> What to work on
Copy out each line of the data below in which "saucer" appears.

Indoor scene change data:
Start of Block
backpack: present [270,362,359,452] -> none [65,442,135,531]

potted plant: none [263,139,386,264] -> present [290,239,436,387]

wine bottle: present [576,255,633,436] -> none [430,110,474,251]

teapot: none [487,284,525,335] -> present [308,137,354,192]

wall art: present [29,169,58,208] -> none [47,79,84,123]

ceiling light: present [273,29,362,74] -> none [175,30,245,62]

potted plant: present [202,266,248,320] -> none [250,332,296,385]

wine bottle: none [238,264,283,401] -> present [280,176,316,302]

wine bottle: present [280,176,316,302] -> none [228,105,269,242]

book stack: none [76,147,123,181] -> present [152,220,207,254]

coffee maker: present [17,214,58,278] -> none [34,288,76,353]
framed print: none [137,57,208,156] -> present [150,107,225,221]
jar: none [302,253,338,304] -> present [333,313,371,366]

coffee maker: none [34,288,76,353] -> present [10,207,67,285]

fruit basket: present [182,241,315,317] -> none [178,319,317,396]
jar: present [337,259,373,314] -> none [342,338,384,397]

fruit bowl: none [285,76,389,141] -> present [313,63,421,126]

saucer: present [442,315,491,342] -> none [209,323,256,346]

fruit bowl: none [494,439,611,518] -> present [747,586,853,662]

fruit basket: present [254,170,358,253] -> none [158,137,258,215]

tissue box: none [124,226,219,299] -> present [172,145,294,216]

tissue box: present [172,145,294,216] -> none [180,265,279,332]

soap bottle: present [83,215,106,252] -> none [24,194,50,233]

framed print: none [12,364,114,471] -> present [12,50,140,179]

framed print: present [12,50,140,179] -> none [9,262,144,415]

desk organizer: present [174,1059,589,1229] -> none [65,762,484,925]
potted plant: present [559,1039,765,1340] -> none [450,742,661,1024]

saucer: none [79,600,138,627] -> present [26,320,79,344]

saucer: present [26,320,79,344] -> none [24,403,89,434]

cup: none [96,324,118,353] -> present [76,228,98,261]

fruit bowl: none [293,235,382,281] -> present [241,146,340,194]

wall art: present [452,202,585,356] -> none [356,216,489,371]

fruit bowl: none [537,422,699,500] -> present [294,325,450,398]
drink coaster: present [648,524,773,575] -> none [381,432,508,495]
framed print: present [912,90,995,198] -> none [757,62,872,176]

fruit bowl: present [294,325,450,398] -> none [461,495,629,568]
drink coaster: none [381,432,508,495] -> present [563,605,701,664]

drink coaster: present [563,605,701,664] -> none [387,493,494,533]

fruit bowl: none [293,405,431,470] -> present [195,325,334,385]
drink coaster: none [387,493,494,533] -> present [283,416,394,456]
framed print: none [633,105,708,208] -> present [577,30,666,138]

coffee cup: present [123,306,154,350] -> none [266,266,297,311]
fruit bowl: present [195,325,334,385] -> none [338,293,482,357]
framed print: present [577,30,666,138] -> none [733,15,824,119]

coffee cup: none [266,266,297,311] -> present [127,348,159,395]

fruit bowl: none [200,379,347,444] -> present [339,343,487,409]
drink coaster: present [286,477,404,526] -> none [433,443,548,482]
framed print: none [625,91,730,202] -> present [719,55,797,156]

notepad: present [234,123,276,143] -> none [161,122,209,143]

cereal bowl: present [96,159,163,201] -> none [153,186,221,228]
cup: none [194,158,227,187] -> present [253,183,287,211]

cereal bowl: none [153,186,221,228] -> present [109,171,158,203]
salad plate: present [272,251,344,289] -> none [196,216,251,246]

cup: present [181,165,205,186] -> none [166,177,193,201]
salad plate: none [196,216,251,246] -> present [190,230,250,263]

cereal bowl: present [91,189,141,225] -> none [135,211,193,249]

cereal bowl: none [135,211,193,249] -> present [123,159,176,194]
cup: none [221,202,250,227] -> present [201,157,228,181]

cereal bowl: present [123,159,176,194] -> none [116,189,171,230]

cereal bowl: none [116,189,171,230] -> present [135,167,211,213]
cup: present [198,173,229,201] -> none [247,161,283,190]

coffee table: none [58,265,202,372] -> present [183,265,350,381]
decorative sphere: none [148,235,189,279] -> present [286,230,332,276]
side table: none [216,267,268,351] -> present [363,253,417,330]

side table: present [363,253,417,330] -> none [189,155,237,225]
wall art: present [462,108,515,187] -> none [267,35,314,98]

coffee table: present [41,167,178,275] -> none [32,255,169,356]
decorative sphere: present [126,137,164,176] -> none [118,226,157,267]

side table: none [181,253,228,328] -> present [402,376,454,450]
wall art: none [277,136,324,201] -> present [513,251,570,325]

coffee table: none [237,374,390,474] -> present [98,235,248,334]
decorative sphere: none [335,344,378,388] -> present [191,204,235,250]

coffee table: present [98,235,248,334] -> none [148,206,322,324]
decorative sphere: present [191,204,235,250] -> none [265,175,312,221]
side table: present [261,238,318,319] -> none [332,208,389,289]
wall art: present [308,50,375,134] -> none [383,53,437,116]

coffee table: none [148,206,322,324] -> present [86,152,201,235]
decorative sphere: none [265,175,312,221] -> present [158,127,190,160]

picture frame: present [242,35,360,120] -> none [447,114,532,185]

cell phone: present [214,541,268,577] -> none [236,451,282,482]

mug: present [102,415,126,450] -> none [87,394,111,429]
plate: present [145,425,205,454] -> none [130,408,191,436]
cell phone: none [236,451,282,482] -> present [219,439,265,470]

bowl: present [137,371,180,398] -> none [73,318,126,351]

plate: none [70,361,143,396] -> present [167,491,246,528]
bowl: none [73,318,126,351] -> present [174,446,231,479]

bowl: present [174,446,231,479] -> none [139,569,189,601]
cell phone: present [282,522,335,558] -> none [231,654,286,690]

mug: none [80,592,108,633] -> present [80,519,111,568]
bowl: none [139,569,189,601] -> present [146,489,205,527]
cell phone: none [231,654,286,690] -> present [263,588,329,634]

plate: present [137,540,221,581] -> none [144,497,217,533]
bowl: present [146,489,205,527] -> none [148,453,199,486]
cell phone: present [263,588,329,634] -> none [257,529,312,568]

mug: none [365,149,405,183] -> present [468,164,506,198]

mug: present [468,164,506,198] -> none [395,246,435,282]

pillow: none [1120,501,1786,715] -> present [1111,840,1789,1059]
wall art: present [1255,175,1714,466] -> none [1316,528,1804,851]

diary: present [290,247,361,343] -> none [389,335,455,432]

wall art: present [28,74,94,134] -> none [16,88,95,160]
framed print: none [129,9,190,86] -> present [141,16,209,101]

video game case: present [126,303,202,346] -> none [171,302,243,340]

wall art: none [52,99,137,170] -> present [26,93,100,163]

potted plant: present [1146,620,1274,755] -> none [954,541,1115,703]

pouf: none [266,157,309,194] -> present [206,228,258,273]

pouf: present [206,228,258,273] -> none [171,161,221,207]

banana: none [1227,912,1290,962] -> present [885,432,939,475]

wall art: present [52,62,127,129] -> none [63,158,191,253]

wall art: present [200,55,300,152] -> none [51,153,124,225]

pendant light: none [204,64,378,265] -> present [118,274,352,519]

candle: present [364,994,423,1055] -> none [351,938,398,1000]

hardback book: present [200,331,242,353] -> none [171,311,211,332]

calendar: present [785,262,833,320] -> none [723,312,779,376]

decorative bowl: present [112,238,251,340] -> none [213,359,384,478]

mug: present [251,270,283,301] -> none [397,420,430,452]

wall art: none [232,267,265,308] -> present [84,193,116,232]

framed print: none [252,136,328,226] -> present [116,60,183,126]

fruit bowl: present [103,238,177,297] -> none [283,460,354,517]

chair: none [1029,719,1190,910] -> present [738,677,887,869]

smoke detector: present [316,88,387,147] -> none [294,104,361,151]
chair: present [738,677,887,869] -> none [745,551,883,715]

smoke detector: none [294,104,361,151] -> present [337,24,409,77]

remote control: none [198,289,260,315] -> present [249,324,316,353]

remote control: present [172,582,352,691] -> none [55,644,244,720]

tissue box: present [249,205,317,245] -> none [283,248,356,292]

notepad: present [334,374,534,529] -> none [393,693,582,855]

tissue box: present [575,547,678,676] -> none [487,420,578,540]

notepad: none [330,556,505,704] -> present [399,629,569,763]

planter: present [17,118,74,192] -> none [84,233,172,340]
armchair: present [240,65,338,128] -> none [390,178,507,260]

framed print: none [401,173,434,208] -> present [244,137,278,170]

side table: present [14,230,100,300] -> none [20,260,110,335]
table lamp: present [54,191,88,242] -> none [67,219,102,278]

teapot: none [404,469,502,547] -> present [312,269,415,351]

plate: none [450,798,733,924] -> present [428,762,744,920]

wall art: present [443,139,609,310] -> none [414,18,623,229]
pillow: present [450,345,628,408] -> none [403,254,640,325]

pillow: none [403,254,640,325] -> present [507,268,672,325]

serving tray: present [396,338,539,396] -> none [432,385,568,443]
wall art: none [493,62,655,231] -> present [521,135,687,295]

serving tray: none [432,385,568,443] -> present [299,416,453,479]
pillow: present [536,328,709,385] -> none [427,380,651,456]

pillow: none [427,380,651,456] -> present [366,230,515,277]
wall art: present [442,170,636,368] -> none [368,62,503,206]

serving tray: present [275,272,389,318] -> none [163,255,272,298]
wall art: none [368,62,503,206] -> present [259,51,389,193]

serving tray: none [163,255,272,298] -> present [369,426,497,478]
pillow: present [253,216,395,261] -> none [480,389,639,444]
End of Block
> Answer section
saucer: present [442,315,491,342] -> none [209,323,256,346]
saucer: none [79,600,138,627] -> present [26,320,79,344]
saucer: present [26,320,79,344] -> none [24,403,89,434]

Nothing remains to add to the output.